§ What needs to be done
What is needed is an exact repetition of the lines from the first one in the data through the line with "varje geometrisk form.", with no pictures.

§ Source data

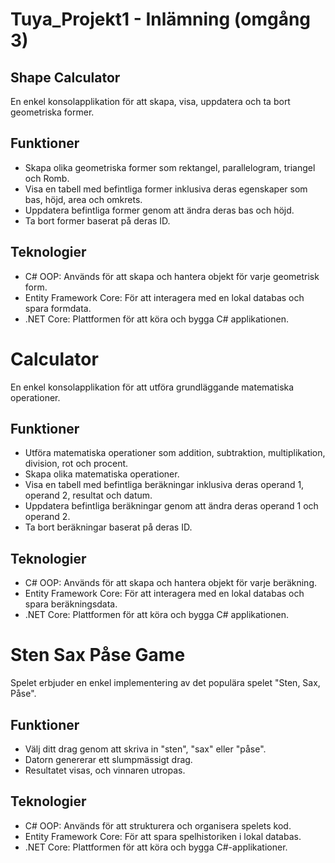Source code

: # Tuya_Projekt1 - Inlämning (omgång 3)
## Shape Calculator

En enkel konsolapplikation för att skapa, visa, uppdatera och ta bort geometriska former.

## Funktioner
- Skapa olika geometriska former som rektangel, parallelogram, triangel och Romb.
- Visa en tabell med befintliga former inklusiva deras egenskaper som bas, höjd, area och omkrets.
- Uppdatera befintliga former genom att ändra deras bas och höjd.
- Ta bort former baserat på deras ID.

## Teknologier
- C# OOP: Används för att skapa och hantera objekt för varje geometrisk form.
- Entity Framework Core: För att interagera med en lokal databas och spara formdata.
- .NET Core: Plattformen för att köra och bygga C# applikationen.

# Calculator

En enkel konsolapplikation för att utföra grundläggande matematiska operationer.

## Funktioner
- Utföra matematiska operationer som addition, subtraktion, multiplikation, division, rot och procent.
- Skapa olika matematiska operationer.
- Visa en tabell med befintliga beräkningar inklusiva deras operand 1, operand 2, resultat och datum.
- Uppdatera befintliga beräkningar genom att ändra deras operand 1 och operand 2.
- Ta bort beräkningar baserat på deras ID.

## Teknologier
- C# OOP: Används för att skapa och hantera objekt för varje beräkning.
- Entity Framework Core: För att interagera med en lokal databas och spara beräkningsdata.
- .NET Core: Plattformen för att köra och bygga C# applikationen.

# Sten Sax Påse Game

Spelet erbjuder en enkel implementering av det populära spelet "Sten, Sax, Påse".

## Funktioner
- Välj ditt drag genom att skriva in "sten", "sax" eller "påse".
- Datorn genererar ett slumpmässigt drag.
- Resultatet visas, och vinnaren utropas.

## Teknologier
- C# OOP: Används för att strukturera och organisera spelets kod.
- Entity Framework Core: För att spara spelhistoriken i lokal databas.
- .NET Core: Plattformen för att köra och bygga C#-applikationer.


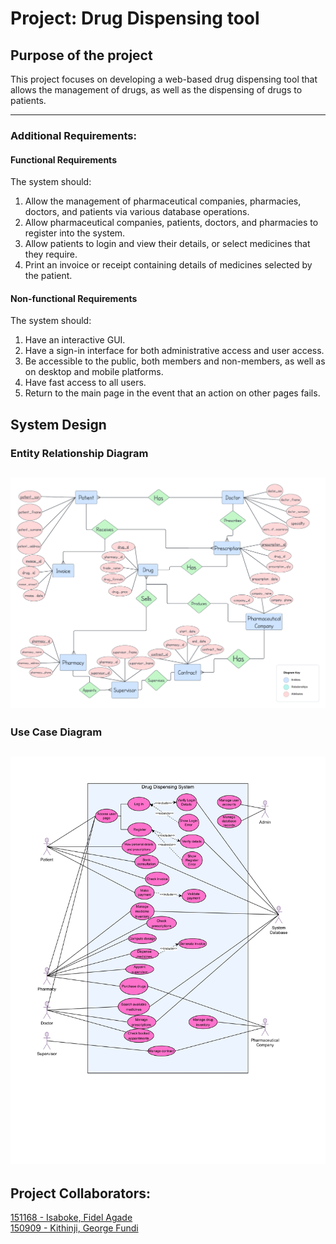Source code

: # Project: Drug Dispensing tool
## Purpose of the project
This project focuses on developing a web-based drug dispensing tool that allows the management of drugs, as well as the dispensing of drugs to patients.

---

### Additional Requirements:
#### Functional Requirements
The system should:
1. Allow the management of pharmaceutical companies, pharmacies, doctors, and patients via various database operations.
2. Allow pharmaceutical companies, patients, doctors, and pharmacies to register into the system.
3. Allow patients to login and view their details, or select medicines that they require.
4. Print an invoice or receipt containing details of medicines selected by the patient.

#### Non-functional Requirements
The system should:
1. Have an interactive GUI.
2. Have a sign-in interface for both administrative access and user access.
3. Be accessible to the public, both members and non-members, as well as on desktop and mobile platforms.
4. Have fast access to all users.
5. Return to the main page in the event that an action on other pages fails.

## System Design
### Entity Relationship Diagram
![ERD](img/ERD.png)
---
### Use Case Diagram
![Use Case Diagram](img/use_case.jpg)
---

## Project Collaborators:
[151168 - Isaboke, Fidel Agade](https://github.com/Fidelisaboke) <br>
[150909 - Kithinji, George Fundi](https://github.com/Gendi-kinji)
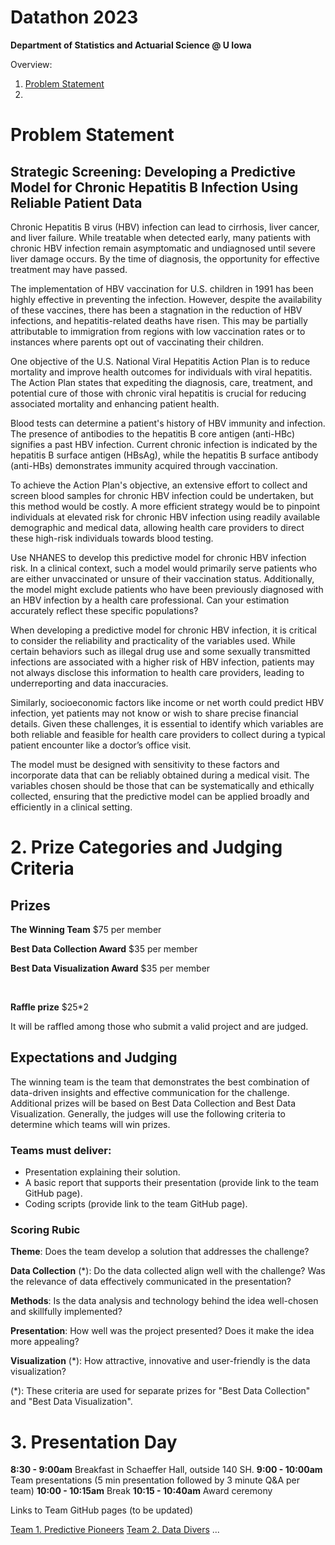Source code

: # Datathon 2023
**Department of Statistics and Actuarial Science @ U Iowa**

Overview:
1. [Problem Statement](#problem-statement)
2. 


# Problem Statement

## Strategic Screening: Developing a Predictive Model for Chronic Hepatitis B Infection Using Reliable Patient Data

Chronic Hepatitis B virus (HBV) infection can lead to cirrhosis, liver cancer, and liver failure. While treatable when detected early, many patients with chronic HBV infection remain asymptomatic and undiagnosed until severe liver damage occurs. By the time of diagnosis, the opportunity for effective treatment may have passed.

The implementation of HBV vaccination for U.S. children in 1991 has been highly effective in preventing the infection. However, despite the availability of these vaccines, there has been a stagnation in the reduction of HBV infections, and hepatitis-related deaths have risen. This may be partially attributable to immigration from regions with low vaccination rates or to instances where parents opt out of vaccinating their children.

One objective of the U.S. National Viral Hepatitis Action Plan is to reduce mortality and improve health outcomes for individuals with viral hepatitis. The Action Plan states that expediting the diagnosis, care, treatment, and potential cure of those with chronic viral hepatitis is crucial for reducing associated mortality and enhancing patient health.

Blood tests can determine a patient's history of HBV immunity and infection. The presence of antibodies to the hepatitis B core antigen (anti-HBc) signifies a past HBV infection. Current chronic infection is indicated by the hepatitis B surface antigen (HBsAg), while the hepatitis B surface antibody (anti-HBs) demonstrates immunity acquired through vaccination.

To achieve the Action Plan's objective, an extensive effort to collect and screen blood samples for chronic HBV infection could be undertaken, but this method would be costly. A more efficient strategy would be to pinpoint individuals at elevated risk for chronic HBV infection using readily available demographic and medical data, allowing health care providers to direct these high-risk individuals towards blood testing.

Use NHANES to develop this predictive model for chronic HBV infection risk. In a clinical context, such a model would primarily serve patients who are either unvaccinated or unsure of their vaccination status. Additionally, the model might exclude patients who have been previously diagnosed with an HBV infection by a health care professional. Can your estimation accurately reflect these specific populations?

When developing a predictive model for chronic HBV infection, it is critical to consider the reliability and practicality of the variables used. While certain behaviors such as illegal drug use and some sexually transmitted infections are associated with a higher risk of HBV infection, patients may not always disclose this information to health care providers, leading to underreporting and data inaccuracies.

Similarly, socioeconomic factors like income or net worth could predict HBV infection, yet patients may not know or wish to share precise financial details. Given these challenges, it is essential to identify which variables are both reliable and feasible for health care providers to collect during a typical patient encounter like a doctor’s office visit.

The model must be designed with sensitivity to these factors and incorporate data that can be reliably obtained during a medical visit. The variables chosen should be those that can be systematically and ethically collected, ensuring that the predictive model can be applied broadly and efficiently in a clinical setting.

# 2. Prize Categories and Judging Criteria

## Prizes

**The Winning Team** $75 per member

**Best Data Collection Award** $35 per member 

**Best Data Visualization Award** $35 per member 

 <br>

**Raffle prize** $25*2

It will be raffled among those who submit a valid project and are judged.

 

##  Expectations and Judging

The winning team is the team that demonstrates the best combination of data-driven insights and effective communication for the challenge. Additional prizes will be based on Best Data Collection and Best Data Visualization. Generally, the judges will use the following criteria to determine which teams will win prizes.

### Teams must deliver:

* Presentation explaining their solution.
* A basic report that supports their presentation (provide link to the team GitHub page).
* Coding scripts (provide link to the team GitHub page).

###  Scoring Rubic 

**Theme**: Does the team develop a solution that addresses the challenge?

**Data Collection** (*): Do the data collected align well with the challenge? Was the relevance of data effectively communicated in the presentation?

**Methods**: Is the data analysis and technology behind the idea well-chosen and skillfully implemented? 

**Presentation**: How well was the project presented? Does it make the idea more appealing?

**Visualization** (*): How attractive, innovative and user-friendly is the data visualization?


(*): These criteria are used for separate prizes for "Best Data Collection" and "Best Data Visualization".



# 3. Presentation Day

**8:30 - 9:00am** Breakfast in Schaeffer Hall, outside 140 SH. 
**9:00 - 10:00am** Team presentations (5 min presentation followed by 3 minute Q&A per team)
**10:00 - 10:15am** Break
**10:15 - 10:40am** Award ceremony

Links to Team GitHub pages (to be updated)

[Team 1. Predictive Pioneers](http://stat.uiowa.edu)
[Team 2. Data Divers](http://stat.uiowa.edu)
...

§ Answer to the exercise
Source code

: # Tuya_Projekt1 - Inlämning (omgång 3)
## Shape Calculator

En enkel konsolapplikation för att skapa, visa, uppdatera och ta bort geometriska former.

## Funktioner
- Skapa olika geometriska former som rektangel, parallelogram, triangel och Romb.
- Visa en tabell med befintliga former inklusiva deras egenskaper som bas, höjd, area och omkrets.
- Uppdatera befintliga former genom att ändra deras bas och höjd.
- Ta bort former baserat på deras ID.

## Teknologier
- C# OOP: Används för att skapa och hantera objekt för varje geometrisk form.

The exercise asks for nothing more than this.